Another study by Sally Williamson and Geraldine Wright of Newcastle University, U.K., also found that realistic levels and combinations of pesticides strongly affected learning and memory—again, with serious implications for colony survival. And in yet another report, Connolly and colleagues found that intact honeybees’ brains exposed to the same levels and combinations used by the Newcastle University group caused neuronal inactivation and loss of function in the mushroom bodies—an area involved in learning and memory. “At the relevant concentrations we used, these honeybees will not be able to learn efficiently,” said Connolly.

But the results were dismissed by Bayer’s communications and government affairs manager, Julian Little, who disingenuously suggested that if you give an insecticide directly to an insect, he can guarantee it will have an effect. Last month, Syngenta and Bayer proposed a plan to unlock the stalemate on bee health, including adding new flowering margins around fields to provide pesticide-free bee habitats, monitoring for the presence of neonics in crops, and conducting more research into the impact of bee parasites and viruses on bee decline.

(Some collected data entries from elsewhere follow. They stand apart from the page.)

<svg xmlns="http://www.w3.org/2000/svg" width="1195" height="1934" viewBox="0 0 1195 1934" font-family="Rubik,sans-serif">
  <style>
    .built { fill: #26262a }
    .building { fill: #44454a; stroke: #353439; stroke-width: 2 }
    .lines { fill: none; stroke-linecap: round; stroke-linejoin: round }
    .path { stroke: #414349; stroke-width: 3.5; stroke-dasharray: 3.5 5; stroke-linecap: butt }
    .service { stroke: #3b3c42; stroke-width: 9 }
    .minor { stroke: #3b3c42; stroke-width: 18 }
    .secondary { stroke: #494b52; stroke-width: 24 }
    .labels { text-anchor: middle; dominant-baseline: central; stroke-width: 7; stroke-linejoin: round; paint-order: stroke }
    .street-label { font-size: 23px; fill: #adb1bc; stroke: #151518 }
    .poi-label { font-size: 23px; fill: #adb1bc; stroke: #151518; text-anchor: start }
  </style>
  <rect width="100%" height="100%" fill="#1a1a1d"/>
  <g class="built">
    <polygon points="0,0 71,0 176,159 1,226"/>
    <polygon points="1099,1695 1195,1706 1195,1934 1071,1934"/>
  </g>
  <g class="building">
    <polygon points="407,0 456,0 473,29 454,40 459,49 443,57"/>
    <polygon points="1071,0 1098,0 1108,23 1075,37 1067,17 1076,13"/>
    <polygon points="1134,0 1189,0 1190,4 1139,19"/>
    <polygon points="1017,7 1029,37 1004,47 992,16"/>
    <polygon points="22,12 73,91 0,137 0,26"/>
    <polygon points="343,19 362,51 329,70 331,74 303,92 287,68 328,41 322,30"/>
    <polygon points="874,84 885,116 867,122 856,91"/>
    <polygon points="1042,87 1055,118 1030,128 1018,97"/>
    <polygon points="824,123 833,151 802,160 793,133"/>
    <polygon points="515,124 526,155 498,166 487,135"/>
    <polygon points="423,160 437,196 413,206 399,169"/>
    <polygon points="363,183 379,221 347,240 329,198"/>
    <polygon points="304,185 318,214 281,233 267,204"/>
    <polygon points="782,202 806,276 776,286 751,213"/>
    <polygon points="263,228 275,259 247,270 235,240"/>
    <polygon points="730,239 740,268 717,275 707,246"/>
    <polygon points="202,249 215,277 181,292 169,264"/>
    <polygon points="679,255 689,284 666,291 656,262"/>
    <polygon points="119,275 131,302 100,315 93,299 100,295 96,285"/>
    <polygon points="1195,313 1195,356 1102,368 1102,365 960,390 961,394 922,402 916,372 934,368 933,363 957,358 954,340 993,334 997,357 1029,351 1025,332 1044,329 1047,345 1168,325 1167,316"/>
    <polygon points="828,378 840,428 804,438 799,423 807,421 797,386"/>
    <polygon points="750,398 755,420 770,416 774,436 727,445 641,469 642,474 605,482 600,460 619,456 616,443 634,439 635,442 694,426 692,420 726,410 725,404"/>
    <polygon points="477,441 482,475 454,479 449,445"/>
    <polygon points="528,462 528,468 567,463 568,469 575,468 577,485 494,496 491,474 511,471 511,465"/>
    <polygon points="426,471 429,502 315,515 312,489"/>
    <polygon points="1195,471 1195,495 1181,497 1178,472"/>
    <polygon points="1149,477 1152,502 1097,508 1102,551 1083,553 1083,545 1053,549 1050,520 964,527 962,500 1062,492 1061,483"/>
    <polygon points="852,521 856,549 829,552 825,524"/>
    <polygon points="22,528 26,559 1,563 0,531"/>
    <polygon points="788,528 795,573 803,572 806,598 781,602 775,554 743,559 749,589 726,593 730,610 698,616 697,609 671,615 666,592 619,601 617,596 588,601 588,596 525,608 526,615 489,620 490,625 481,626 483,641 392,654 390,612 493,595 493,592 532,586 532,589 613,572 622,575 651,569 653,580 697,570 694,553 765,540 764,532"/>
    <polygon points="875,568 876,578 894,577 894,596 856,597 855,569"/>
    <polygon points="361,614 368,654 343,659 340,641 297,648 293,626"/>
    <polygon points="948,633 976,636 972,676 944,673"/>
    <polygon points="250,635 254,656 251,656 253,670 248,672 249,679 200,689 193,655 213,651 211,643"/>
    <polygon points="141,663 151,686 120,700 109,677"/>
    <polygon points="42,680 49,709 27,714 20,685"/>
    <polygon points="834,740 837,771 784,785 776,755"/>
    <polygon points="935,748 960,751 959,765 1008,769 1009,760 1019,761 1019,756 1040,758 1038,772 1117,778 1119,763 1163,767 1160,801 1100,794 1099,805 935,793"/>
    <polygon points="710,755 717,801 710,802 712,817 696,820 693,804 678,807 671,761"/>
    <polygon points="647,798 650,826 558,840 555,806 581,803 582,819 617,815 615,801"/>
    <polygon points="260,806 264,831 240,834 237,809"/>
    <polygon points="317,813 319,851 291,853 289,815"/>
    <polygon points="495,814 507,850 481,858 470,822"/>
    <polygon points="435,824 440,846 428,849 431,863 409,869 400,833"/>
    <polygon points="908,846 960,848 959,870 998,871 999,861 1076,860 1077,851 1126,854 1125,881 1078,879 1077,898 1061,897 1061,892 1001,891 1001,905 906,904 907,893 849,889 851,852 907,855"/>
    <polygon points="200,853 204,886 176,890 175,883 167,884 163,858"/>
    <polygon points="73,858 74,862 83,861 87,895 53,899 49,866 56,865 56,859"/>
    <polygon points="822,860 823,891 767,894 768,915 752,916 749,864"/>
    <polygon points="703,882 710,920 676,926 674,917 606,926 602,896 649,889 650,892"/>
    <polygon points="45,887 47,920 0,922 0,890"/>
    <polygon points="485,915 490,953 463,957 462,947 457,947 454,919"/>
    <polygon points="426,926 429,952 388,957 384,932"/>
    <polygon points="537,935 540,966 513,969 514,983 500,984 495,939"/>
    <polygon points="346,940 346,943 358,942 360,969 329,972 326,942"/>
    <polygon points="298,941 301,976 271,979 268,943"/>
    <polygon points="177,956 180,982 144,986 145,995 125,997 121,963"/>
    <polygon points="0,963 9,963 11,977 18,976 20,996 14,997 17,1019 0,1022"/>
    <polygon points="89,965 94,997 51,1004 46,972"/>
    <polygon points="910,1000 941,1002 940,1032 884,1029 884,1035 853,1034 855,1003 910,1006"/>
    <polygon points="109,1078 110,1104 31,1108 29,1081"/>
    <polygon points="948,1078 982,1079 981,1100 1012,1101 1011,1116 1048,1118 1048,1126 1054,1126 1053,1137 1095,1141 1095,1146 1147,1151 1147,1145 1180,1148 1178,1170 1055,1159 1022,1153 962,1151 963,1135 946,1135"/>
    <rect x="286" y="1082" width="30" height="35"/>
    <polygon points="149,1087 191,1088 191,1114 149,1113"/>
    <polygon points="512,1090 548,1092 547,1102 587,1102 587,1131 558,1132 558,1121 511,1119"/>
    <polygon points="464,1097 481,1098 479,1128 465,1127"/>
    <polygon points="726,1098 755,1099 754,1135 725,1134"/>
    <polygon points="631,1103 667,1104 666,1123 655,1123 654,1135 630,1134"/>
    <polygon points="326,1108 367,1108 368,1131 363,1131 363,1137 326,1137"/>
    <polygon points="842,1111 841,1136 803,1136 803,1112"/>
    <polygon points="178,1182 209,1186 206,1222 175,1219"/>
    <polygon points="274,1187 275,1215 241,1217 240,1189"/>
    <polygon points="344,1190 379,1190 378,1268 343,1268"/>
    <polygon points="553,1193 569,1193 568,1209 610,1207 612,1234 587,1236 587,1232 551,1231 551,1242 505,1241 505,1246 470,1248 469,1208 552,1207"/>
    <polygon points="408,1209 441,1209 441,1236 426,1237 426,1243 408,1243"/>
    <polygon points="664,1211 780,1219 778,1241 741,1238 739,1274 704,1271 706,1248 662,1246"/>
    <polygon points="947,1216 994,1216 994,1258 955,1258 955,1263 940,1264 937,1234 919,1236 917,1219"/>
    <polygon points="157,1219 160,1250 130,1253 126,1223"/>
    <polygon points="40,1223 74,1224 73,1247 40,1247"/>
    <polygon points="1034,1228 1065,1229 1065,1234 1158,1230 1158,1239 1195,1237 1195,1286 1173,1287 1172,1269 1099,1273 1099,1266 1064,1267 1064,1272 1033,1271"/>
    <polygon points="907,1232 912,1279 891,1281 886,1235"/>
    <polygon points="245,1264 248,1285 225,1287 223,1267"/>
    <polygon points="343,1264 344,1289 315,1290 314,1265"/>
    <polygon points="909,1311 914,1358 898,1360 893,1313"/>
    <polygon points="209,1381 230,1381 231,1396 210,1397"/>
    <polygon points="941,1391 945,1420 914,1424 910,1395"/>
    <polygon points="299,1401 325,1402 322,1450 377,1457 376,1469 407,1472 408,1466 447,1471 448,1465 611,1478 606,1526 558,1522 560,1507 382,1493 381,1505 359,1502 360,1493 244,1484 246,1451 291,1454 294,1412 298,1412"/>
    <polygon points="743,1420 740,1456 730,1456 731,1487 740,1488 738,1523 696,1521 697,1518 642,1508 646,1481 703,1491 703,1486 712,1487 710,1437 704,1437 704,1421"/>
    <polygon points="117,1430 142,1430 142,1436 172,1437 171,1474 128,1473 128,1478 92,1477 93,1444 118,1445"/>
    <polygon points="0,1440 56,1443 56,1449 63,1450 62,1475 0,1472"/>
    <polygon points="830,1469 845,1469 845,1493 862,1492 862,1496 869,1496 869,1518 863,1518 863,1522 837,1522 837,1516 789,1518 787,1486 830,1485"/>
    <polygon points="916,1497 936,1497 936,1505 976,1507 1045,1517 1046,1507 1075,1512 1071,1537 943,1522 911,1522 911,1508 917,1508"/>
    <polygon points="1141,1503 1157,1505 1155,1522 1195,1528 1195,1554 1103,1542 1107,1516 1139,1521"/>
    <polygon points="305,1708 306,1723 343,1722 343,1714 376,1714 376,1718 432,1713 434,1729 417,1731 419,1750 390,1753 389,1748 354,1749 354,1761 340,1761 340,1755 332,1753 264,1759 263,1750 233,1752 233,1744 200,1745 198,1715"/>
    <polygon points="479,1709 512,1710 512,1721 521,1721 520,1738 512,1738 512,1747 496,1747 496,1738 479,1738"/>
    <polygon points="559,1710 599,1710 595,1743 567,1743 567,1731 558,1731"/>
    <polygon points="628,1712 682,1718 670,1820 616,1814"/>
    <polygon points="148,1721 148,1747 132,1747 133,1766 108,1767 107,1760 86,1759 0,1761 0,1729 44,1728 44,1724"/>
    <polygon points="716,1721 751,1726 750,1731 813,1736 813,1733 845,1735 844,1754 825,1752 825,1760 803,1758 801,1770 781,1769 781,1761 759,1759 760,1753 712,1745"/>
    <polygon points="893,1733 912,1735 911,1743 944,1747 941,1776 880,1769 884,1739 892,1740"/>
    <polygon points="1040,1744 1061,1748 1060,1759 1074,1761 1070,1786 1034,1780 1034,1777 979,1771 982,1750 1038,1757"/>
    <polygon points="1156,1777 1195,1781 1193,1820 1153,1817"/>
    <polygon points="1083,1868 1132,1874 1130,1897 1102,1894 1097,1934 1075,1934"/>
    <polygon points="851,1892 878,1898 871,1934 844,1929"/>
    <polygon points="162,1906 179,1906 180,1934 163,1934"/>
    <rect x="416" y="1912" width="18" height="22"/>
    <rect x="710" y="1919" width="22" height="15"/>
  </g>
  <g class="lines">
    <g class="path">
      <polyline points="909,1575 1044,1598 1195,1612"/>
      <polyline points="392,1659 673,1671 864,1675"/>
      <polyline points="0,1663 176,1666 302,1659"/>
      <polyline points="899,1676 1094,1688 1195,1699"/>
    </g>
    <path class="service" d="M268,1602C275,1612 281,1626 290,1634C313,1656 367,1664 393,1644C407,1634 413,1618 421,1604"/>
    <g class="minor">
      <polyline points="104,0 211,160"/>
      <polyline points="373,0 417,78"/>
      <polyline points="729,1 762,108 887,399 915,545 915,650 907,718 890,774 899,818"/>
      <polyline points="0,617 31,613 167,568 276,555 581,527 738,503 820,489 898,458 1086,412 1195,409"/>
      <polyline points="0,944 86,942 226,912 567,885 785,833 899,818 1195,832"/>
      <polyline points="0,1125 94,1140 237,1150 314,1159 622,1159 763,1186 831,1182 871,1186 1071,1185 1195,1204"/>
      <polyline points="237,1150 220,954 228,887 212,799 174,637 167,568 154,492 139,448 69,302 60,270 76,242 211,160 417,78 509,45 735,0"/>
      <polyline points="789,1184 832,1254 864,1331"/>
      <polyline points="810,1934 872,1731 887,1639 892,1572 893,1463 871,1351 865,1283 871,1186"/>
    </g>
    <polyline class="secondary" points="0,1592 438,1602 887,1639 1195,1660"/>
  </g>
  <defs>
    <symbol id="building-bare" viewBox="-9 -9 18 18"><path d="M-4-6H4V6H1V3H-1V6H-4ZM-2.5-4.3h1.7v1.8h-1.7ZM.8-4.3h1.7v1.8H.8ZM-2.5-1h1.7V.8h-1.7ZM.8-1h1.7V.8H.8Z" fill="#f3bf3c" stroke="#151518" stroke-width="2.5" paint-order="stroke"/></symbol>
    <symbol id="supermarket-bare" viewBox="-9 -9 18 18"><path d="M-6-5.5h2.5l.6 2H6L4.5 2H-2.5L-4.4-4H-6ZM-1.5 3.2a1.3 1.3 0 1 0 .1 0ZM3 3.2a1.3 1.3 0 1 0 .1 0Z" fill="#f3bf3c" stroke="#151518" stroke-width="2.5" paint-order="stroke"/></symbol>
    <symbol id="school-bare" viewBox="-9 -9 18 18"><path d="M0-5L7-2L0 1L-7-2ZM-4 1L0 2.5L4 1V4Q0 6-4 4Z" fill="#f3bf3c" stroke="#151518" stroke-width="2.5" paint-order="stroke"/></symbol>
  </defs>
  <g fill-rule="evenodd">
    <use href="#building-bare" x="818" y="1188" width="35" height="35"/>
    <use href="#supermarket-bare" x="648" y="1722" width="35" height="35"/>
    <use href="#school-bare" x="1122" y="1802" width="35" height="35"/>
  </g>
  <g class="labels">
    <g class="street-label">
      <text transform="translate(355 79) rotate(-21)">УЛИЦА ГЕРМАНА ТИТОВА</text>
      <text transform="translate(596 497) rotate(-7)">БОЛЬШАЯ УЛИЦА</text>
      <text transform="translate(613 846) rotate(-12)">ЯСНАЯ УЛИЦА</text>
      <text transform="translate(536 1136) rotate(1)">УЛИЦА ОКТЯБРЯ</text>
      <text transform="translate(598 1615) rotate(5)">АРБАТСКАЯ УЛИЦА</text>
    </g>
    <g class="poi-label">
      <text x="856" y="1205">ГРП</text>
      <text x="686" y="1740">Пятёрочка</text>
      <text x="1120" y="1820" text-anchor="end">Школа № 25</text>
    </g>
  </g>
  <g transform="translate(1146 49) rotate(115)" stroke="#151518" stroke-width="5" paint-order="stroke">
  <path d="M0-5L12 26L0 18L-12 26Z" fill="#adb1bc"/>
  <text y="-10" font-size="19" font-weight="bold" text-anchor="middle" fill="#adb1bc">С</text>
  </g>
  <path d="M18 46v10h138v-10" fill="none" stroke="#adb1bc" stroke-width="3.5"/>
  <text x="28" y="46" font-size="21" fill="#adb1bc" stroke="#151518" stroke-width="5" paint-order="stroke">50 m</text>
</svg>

“There are obvious parallels with the tobacco industry,” said Goulson. “For 50 years they insisted that smoking wasn’t harmful to human health, even when the scientific evidence piled up, they still claimed there was no link. And they funded scientists to come up with spurious studies, which seemed to back them up. Here, the scientists funded by the [agrochemical] industry are the only ones that stand up and say, as far as we can tell, there’s no effect of these pesticides on bee health. I can’t help but being highly cynical about the independence of any of that [research].”

Correction (April 11): This story has been updated from its original version to correctly reflect that Nigel Raine of Royal Holloway, University of London, and colleagues studied the effects of pesticides on bumblebees, not honeybees. The Scientist regrets the error.